In 2019 I had already started to teach workshops for counselors and therapists in topics around nature as a co-therapist with an emphasis on reciprocity and advocacy. But the pandemic opened an opportunity to take some of the same concepts to the conservation community. As it turns out, most of them didn’t even realize their own disconnect from nature. Through a series of workshops for the Responsible Recreation campaign, participants learned how to re-connect with nature. Together, we challenged what access to nature is and touched on how the human-nature relationship is developed and evolves.
I am blessed to be a bridge-builder; a connector, between the wellness and conservation communities. At the end of 2020, I began a partnership to bring psychology and ecology together through continued workshops around ecopsychology. I think our biggest hope is to bring more people into a reciprocal relationship with Earth. Our first workshop was on Ethics and Responsibilities in Outdoor Therapy with a focus on Do No Harm (Earth or people). We hope there is much more to come.
Connecting in 2021
With the Ethics and Responsibilities in Outdoor Therapy workshop being approved for continuing education credits through the Minnesota Board of Marriage and Family Therapy, I expect we’ll be offering this workshop more often in the coming year. A series of workshops is under development and I hope to connect with more counselors and therapists in 2021. I look forward to listening to the interactions and conversation, so I can continue to grow in my own relationship with others and Earth.
I look forward to a series of “connect to others” workshops I helped develop around diversity and inclusion for the conservation community to begin in early 2021. Our hope is to guide participants to understand their own experiences of exclusion and build greater awareness of the individual work needed to strengthen diversity and inclusion in their organizations.
The January/February issue of The Wildlife Professional will include a second article I wrote with a goal to open conversation around wellbeing in the conservation community. The first, called Wellness for Wildlifers, was published in September and the response has been overwhelming. I think the wildlife and conservation communities have been longing for ways to speak about this important topic – especially since so many are working in Earth protection areas like endangered species, wildlife diseases, and habitat restoration.

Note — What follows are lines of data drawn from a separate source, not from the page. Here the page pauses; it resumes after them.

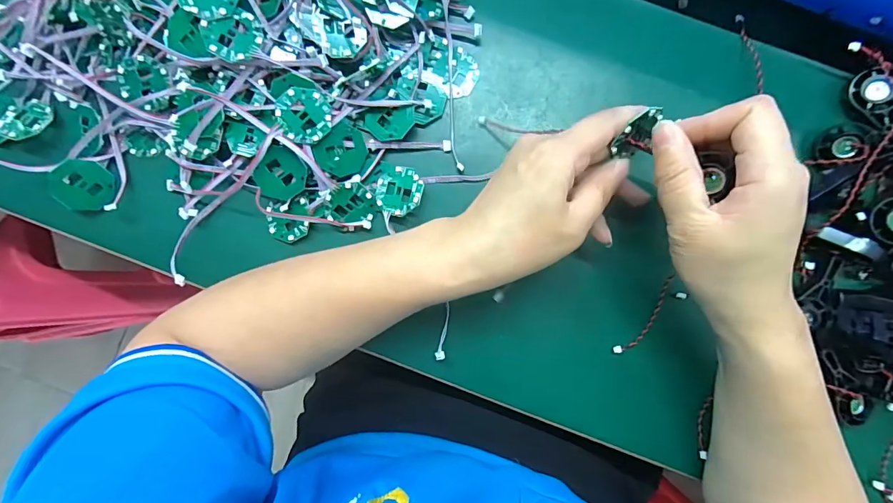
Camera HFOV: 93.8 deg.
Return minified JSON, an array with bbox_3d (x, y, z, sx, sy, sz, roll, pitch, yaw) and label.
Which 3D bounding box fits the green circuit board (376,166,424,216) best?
[{"bbox_3d":[-0.032,-0.041,0.288,0.033,0.004,0.032,-33,72,7],"label":"green circuit board"}]

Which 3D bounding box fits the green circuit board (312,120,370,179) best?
[{"bbox_3d":[-0.071,-0.069,0.288,0.035,0.004,0.030,-44,108,-4],"label":"green circuit board"}]

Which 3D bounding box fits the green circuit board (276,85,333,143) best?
[{"bbox_3d":[-0.093,-0.089,0.273,0.034,0.004,0.035,6,95,-22],"label":"green circuit board"}]

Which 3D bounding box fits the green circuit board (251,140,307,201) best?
[{"bbox_3d":[-0.111,-0.051,0.282,0.031,0.005,0.036,31,105,-17],"label":"green circuit board"}]

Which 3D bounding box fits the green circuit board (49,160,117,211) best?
[{"bbox_3d":[-0.256,-0.046,0.295,0.036,0.007,0.034,-48,126,-5],"label":"green circuit board"}]

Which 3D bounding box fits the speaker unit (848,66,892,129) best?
[{"bbox_3d":[0.282,-0.100,0.270,0.023,0.013,0.038,-25,89,1],"label":"speaker unit"}]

So they can bring their best to caring for Earth, I tell them they need to take care of themselves first. I look forward to connecting with more people in conservation to bring wellness to our work through additional workshops and writing.

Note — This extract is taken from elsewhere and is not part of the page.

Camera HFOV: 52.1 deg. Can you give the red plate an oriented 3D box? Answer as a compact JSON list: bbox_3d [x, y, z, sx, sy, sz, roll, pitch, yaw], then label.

I know, for many, 2020 has brought great suffering, especially those who have lost dear loved ones. Though they may not realize it, those losses inspire me. They give me a reason to move others to better connect with themselves, others, and Earth and to make the most of our gifts. I am grateful for the reminder that I live and the work I do is important in helping others live too.
My work is never done alone. I am grateful for so many with whom I partnered to develop, offer, and grow the workshops mentioned throughout this post. I must include a huge number of support professionals that help bring my work to life including editors, a photographer, a graphic artist, web and social media developers, and information technology specialists.
My support system is amazing. It includes dear family, friends (including my campground community), and an encouraging partner. Support also comes from several amazing groups of women, adaptive leadership teams, several Adlerian psychology communities, and my fellows in faith.
I realize, as 2020 ends, how blessed my company is. I am looking forward to connecting with you in 2021.